* Records for this exercise *

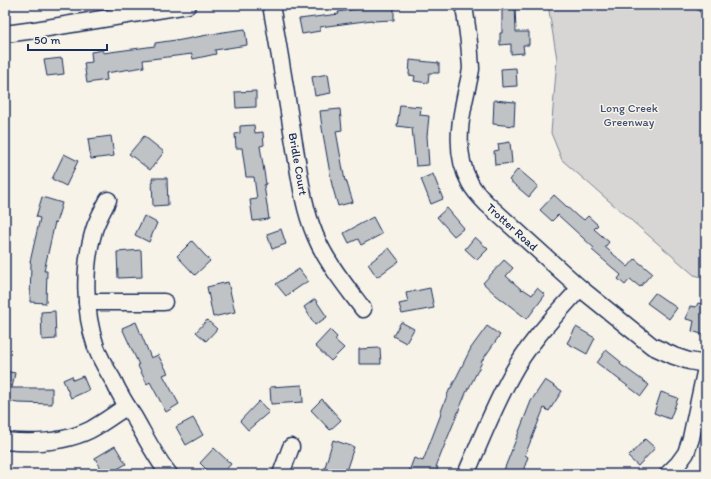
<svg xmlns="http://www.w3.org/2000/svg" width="711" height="479" font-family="Itim,sans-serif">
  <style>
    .green { fill: #d7d6d4; stroke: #798299 }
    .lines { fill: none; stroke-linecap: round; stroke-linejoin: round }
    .stream { stroke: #727c95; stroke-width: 3 }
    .building { fill: #c0c3c5; stroke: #1b2f5e }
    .minor-casing { stroke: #1b2f5e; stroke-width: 19 }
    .minor { stroke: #f7f3e8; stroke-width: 16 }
    .labels { text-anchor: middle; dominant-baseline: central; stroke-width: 3; stroke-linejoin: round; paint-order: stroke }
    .park-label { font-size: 12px; fill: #415076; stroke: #f7f3e8 }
    .street-label { font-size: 12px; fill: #1b2f5e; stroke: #f7f3e8 }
  </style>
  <rect width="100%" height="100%" fill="#f7f3e8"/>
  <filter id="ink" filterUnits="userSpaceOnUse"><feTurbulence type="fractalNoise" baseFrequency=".025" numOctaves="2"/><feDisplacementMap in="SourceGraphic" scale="8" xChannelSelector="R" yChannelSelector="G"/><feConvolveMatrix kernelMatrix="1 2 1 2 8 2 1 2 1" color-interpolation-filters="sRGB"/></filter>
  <g filter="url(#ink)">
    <!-- green -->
    <polygon class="green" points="548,5 706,5 706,278 694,275 562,160 551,133 557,59"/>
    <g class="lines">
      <!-- stream -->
      <polyline class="stream" points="695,5 699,10 706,16"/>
    </g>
    <!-- building -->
    <g class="building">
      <polygon points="502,5 515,5 516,32 529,32 529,45 523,45 524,53 511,54 511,44 500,45 500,33 502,33"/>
      <polygon points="374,6 394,6 394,20 372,21 372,20 320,27 320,31 302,34 299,19 339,14 338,12"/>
      <polygon points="245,29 247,45 215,50 216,54 193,59 192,54 143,60 144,67 106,73 107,80 87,83 84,63 92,62 91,52 103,50 103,53 155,46 155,43 176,40 176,41 223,32"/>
      <polygon points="62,58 64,74 47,76 44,60"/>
      <polygon points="410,60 439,63 439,73 429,73 428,83 414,81 415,76 409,75"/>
      <polygon points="516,68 517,86 502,87 501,69"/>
      <polygon points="328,74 331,93 315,96 312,77"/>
      <polygon points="256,91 256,107 236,108 235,92"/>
      <polygon points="494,100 515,102 514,126 493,124"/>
      <polygon points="400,105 421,107 420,115 429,116 427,136 429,165 416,166 412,128 397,126"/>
      <polygon points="340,109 342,130 336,131 345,181 346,180 353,202 338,206 332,185 322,128 320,111"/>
      <polygon points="254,125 255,133 263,132 264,145 260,146 266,184 264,185 269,219 253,221 250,200 257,199 254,177 246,177 242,148 236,148 235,134 240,133 240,126"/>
      <polygon points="111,136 114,156 91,159 88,139"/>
      <polygon points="144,136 164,152 150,170 129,154"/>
      <polygon points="510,142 512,163 495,165 494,151 499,150 498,144"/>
      <polygon points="64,154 78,161 66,186 52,179"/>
      <polygon points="518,169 538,186 529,197 509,180"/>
      <polygon points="433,174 443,199 431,204 421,179"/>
      <polygon points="152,178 167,178 168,205 153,206"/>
      <polygon points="554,195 578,217 579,216 584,220 588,216 598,225 594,229 609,242 605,247 628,267 635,259 652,273 640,287 630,279 625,285 618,279 621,275 592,250 594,248 558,215 552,221 540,210"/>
      <polygon points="42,197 62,203 56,223 55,222 44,271 47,271 46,303 30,302 31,263 30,262 40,218 36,217"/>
      <polygon points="447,208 464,228 454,236 437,217"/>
      <polygon points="144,216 157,223 149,242 135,235"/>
      <polygon points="373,217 382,234 361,245 358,239 349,243 344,233"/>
      <polygon points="281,229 286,244 272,249 267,234"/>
      <polygon points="475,237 488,249 477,260 465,249"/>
      <polygon points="192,241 210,261 195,275 177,256"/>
      <polygon points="389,248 399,261 377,277 368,264"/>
      <polygon points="141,250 142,277 118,278 117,252"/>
      <polygon points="504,260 513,268 506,276 522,290 523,289 532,295 537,288 545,295 527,319 496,295 483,283"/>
      <polygon points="299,269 308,281 286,296 276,284"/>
      <polygon points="228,282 235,312 213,317 207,287"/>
      <polygon points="430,288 434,308 402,314 399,304 408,302 406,293"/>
      <polygon points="655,293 677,308 669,319 647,303"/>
      <polygon points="315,299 327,317 315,325 304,307"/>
      <polygon points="698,303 706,305 706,328 704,335 692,331 694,321 686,319 690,306 696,307"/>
      <polygon points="55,311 56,339 42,340 41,312"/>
      <polygon points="207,320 217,329 206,341 196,332"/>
      <polygon points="136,322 151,358 158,355 168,373 163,375 179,404 166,412 150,382 147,384 138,366 139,365 122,328"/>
      <polygon points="401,322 414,329 406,343 393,336"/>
      <polygon points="487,326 500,335 481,362 482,362 469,388 468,388 443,449 436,467 438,467 435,474 408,474 414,458 423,461 441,414 440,414 450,388 451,388 471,348"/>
      <polygon points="576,327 595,338 587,354 567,343"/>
      <polygon points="330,330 337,337 335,340 344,348 331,361 315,346"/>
      <polygon points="380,348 381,364 359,364 359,349"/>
      <polygon points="606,350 621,362 620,364 649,385 641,396 597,363"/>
      <polygon points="5,371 15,373 12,388 52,388 52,404 18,403 5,401"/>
      <polygon points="72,376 73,380 83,376 89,390 71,398 63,380"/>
      <polygon points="545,380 562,391 549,411 544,408 525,455 528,457 522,474 516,474 504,470 531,401"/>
      <polygon points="302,385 303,402 271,404 270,387"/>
      <polygon points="661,392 678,398 670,419 654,413"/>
      <polygon points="322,399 341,420 330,430 311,410"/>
      <polygon points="259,401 269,412 248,430 240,421"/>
      <polygon points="193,418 203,435 186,445 176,427"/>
      <polygon points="645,439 655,448 638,466 628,457"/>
      <polygon points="333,440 354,447 345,474 323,474"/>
      <polygon points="115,446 126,464 109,474 104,474 95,458"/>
      <polygon points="214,448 231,464 222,474 211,474 200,463"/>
    </g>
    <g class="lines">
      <!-- minor casing -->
      <g class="minor-casing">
        <g id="minor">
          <path d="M271,5C279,49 286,93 293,137C299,170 302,204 315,235C326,262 346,286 363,309"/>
          <path d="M464,5C466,21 469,37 470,54C470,59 471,64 471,69C469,82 465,95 463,108C458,133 457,160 470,183C474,191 481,198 487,204L580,288L652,346L674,356L689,361L706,364"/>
          <polyline points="5,34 35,30 188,5"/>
          <path d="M108,200C103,210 97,220 94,230C83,266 84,312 96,347C100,359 107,370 113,380C119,393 126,405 134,417C145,436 155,457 169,474"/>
          <polyline points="87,302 164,302"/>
          <path d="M5,441C34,444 63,443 90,430C103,423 115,414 127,406"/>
          <polyline points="281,474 291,447"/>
          <path d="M466,474C481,440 494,406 512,374C529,342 556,315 580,288"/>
          <polyline points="668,474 678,464 686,453 691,438 706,368"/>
        </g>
      </g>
      <!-- minor -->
      <use href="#minor" class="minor"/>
    </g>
  </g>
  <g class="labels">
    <!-- park labels -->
    <g class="park-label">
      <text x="629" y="108">Long Creek<tspan x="629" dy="14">Greenway</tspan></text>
    </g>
    <!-- street labels -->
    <g class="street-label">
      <text transform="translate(298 164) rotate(80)">Bridle Court</text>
      <text transform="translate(512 227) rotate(42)">Trotter Road</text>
    </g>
  </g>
  <!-- margin -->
  <rect width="711" height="479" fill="none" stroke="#f7f3e8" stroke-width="20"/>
  <rect x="10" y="10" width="691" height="459" fill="none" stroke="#1b2f5e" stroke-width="1.5" filter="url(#ink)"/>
  <!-- scale -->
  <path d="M28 44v6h79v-6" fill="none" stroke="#1b2f5e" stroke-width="2"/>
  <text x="34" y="44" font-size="12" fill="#1b2f5e" stroke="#f7f3e8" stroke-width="3" paint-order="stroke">50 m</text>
</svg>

* Problem description *
In the entries above, one line contains "#f7f3e8; stroke-width: 16" and another contains "middle; dominant-baseline: central;". Reproduce exactly those two lines and the lines between them, nothing else.

* Output *
    .minor { stroke: #f7f3e8; stroke-width: 16 }
    .labels { text-anchor: middle; dominant-baseline: central; stroke-width: 3; stroke-linejoin: round; paint-order: stroke }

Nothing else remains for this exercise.